Start of Data for this exercise

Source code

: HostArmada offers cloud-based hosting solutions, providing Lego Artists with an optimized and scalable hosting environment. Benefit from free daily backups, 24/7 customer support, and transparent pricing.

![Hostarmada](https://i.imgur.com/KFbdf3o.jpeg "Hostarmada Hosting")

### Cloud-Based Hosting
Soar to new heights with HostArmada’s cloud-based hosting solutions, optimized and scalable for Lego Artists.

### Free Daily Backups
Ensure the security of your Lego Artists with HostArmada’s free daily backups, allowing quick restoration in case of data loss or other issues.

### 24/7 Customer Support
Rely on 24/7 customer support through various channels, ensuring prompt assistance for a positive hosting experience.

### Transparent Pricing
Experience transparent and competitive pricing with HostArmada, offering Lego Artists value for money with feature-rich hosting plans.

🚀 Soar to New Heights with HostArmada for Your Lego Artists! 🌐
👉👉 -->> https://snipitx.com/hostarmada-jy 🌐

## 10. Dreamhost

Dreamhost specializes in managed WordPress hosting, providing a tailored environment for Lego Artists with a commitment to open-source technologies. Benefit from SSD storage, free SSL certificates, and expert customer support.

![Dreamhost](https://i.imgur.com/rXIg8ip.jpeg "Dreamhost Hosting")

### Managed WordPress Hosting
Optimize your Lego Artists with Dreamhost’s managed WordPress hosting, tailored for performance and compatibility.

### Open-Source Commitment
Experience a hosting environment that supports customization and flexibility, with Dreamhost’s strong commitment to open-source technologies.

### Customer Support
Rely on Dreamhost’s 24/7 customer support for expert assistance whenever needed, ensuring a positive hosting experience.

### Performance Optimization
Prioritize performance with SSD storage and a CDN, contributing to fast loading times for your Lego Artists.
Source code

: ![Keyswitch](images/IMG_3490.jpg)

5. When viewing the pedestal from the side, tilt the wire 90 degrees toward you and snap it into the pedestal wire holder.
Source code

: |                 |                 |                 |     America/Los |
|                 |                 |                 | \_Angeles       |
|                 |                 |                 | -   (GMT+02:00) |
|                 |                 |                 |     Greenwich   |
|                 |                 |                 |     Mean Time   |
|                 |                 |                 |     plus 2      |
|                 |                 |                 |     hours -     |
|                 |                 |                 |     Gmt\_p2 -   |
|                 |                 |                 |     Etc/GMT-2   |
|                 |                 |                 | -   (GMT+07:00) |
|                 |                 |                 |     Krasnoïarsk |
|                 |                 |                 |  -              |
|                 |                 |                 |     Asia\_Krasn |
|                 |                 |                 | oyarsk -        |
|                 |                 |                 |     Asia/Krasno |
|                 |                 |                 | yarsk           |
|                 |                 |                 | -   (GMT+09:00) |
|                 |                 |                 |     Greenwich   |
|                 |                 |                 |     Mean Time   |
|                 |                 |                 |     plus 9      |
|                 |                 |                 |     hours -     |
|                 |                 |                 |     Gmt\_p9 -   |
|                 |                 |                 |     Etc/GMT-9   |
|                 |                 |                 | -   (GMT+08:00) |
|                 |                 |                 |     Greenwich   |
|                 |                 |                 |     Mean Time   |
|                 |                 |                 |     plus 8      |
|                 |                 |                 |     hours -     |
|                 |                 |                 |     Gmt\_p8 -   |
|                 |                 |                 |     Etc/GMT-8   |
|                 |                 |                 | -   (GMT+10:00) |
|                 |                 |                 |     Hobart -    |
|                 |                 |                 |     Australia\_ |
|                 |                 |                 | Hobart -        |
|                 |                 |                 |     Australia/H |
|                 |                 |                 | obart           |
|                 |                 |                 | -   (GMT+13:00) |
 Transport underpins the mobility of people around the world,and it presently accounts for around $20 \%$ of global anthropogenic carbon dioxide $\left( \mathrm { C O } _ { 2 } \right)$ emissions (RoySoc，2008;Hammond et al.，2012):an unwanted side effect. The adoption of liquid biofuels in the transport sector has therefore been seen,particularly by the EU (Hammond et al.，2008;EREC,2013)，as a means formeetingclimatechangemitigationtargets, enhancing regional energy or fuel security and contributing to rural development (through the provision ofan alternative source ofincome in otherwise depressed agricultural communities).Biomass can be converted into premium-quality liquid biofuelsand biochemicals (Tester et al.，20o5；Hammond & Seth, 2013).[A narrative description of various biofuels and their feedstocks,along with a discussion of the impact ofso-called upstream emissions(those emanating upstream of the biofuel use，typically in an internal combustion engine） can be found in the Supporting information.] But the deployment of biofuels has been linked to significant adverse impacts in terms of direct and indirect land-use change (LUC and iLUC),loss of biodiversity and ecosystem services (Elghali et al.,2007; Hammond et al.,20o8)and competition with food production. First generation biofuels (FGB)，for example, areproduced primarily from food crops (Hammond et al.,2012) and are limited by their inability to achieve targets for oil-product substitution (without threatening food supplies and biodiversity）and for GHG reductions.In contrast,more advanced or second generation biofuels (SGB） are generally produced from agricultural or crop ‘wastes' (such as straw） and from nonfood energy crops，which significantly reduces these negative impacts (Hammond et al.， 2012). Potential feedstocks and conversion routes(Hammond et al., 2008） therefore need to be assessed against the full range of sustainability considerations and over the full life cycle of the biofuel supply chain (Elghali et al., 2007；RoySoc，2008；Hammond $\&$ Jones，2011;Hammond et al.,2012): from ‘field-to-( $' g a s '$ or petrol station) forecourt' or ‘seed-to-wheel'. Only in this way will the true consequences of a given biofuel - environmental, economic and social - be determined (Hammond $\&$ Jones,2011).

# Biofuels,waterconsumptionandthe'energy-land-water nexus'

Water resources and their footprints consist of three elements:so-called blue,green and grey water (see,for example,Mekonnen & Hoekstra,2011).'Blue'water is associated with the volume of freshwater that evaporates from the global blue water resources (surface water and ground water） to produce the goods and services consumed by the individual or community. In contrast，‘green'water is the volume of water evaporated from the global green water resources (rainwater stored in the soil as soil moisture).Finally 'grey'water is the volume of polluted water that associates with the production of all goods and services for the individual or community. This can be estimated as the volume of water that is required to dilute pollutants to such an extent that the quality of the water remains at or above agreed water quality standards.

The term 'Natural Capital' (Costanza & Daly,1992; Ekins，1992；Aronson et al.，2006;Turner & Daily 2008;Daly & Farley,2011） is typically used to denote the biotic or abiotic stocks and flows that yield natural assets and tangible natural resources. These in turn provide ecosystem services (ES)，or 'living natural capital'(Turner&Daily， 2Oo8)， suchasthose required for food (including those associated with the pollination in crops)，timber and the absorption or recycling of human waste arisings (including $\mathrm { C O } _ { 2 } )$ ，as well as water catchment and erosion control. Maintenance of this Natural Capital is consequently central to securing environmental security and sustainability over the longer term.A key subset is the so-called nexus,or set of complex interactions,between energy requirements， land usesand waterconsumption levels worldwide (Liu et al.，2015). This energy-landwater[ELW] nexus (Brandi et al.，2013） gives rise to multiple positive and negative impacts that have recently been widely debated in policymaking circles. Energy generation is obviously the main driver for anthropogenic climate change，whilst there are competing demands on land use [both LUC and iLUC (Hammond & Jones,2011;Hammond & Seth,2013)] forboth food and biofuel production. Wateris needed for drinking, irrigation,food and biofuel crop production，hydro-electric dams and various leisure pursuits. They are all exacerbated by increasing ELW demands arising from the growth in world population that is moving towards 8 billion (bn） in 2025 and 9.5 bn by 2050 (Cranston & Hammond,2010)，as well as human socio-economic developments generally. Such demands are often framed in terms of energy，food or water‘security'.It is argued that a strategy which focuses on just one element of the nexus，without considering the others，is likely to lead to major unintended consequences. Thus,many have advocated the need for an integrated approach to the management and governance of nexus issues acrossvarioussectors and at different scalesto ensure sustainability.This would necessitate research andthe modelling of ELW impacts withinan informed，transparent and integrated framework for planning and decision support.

End of Data for this exercise

* Task item *
Copy out all of the material above exactly, keeping every line and character unchanged.

* Solution to the exercise *
Source code

: HostArmada offers cloud-based hosting solutions, providing Lego Artists with an optimized and scalable hosting environment. Benefit from free daily backups, 24/7 customer support, and transparent pricing.

![Hostarmada](https://i.imgur.com/KFbdf3o.jpeg "Hostarmada Hosting")

### Cloud-Based Hosting
Soar to new heights with HostArmada’s cloud-based hosting solutions, optimized and scalable for Lego Artists.

### Free Daily Backups
Ensure the security of your Lego Artists with HostArmada’s free daily backups, allowing quick restoration in case of data loss or other issues.

### 24/7 Customer Support
Rely on 24/7 customer support through various channels, ensuring prompt assistance for a positive hosting experience.

### Transparent Pricing
Experience transparent and competitive pricing with HostArmada, offering Lego Artists value for money with feature-rich hosting plans.

🚀 Soar to New Heights with HostArmada for Your Lego Artists! 🌐
👉👉 -->> https://snipitx.com/hostarmada-jy 🌐

## 10. Dreamhost

Dreamhost specializes in managed WordPress hosting, providing a tailored environment for Lego Artists with a commitment to open-source technologies. Benefit from SSD storage, free SSL certificates, and expert customer support.

![Dreamhost](https://i.imgur.com/rXIg8ip.jpeg "Dreamhost Hosting")

### Managed WordPress Hosting
Optimize your Lego Artists with Dreamhost’s managed WordPress hosting, tailored for performance and compatibility.

### Open-Source Commitment
Experience a hosting environment that supports customization and flexibility, with Dreamhost’s strong commitment to open-source technologies.

### Customer Support
Rely on Dreamhost’s 24/7 customer support for expert assistance whenever needed, ensuring a positive hosting experience.

### Performance Optimization
Prioritize performance with SSD storage and a CDN, contributing to fast loading times for your Lego Artists.
Source code

: ![Keyswitch](images/IMG_3490.jpg)

5. When viewing the pedestal from the side, tilt the wire 90 degrees toward you and snap it into the pedestal wire holder.
Source code

: |                 |                 |                 |     America/Los |
|                 |                 |                 | \_Angeles       |
|                 |                 |                 | -   (GMT+02:00) |
|                 |                 |                 |     Greenwich   |
|                 |                 |                 |     Mean Time   |
|                 |                 |                 |     plus 2      |
|                 |                 |                 |     hours -     |
|                 |                 |                 |     Gmt\_p2 -   |
|                 |                 |                 |     Etc/GMT-2   |
|                 |                 |                 | -   (GMT+07:00) |
|                 |                 |                 |     Krasnoïarsk |
|                 |                 |                 |  -              |
|                 |                 |                 |     Asia\_Krasn |
|                 |                 |                 | oyarsk -        |
|                 |                 |                 |     Asia/Krasno |
|                 |                 |                 | yarsk           |
|                 |                 |                 | -   (GMT+09:00) |
|                 |                 |                 |     Greenwich   |
|                 |                 |                 |     Mean Time   |
|                 |                 |                 |     plus 9      |
|                 |                 |                 |     hours -     |
|                 |                 |                 |     Gmt\_p9 -   |
|                 |                 |                 |     Etc/GMT-9   |
|                 |                 |                 | -   (GMT+08:00) |
|                 |                 |                 |     Greenwich   |
|                 |                 |                 |     Mean Time   |
|                 |                 |                 |     plus 8      |
|                 |                 |                 |     hours -     |
|                 |                 |                 |     Gmt\_p8 -   |
|                 |                 |                 |     Etc/GMT-8   |
|                 |                 |                 | -   (GMT+10:00) |
|                 |                 |                 |     Hobart -    |
|                 |                 |                 |     Australia\_ |
|                 |                 |                 | Hobart -        |
|                 |                 |                 |     Australia/H |
|                 |                 |                 | obart           |
|                 |                 |                 | -   (GMT+13:00) |
 Transport underpins the mobility of people around the world,and it presently accounts for around $20 \%$ of global anthropogenic carbon dioxide $\left( \mathrm { C O } _ { 2 } \right)$ emissions (RoySoc，2008;Hammond et al.，2012):an unwanted side effect. The adoption of liquid biofuels in the transport sector has therefore been seen,particularly by the EU (Hammond et al.，2008;EREC,2013)，as a means formeetingclimatechangemitigationtargets, enhancing regional energy or fuel security and contributing to rural development (through the provision ofan alternative source ofincome in otherwise depressed agricultural communities).Biomass can be converted into premium-quality liquid biofuelsand biochemicals (Tester et al.，20o5；Hammond & Seth, 2013).[A narrative description of various biofuels and their feedstocks,along with a discussion of the impact ofso-called upstream emissions(those emanating upstream of the biofuel use，typically in an internal combustion engine） can be found in the Supporting information.] But the deployment of biofuels has been linked to significant adverse impacts in terms of direct and indirect land-use change (LUC and iLUC),loss of biodiversity and ecosystem services (Elghali et al.,2007; Hammond et al.,20o8)and competition with food production. First generation biofuels (FGB)，for example, areproduced primarily from food crops (Hammond et al.,2012) and are limited by their inability to achieve targets for oil-product substitution (without threatening food supplies and biodiversity）and for GHG reductions.In contrast,more advanced or second generation biofuels (SGB） are generally produced from agricultural or crop ‘wastes' (such as straw） and from nonfood energy crops，which significantly reduces these negative impacts (Hammond et al.， 2012). Potential feedstocks and conversion routes(Hammond et al., 2008） therefore need to be assessed against the full range of sustainability considerations and over the full life cycle of the biofuel supply chain (Elghali et al., 2007；RoySoc，2008；Hammond $\&$ Jones，2011;Hammond et al.,2012): from ‘field-to-( $' g a s '$ or petrol station) forecourt' or ‘seed-to-wheel'. Only in this way will the true consequences of a given biofuel - environmental, economic and social - be determined (Hammond $\&$ Jones,2011).

# Biofuels,waterconsumptionandthe'energy-land-water nexus'

Water resources and their footprints consist of three elements:so-called blue,green and grey water (see,for example,Mekonnen & Hoekstra,2011).'Blue'water is associated with the volume of freshwater that evaporates from the global blue water resources (surface water and ground water） to produce the goods and services consumed by the individual or community. In contrast，‘green'water is the volume of water evaporated from the global green water resources (rainwater stored in the soil as soil moisture).Finally 'grey'water is the volume of polluted water that associates with the production of all goods and services for the individual or community. This can be estimated as the volume of water that is required to dilute pollutants to such an extent that the quality of the water remains at or above agreed water quality standards.

The term 'Natural Capital' (Costanza & Daly,1992; Ekins，1992；Aronson et al.，2006;Turner & Daily 2008;Daly & Farley,2011） is typically used to denote the biotic or abiotic stocks and flows that yield natural assets and tangible natural resources. These in turn provide ecosystem services (ES)，or 'living natural capital'(Turner&Daily， 2Oo8)， suchasthose required for food (including those associated with the pollination in crops)，timber and the absorption or recycling of human waste arisings (including $\mathrm { C O } _ { 2 } )$ ，as well as water catchment and erosion control. Maintenance of this Natural Capital is consequently central to securing environmental security and sustainability over the longer term.A key subset is the so-called nexus,or set of complex interactions,between energy requirements， land usesand waterconsumption levels worldwide (Liu et al.，2015). This energy-landwater[ELW] nexus (Brandi et al.，2013） gives rise to multiple positive and negative impacts that have recently been widely debated in policymaking circles. Energy generation is obviously the main driver for anthropogenic climate change，whilst there are competing demands on land use [both LUC and iLUC (Hammond & Jones,2011;Hammond & Seth,2013)] forboth food and biofuel production. Wateris needed for drinking, irrigation,food and biofuel crop production，hydro-electric dams and various leisure pursuits. They are all exacerbated by increasing ELW demands arising from the growth in world population that is moving towards 8 billion (bn） in 2025 and 9.5 bn by 2050 (Cranston & Hammond,2010)，as well as human socio-economic developments generally. Such demands are often framed in terms of energy，food or water‘security'.It is argued that a strategy which focuses on just one element of the nexus，without considering the others，is likely to lead to major unintended consequences. Thus,many have advocated the need for an integrated approach to the management and governance of nexus issues acrossvarioussectors and at different scalesto ensure sustainability.This would necessitate research andthe modelling of ELW impacts withinan informed，transparent and integrated framework for planning and decision support.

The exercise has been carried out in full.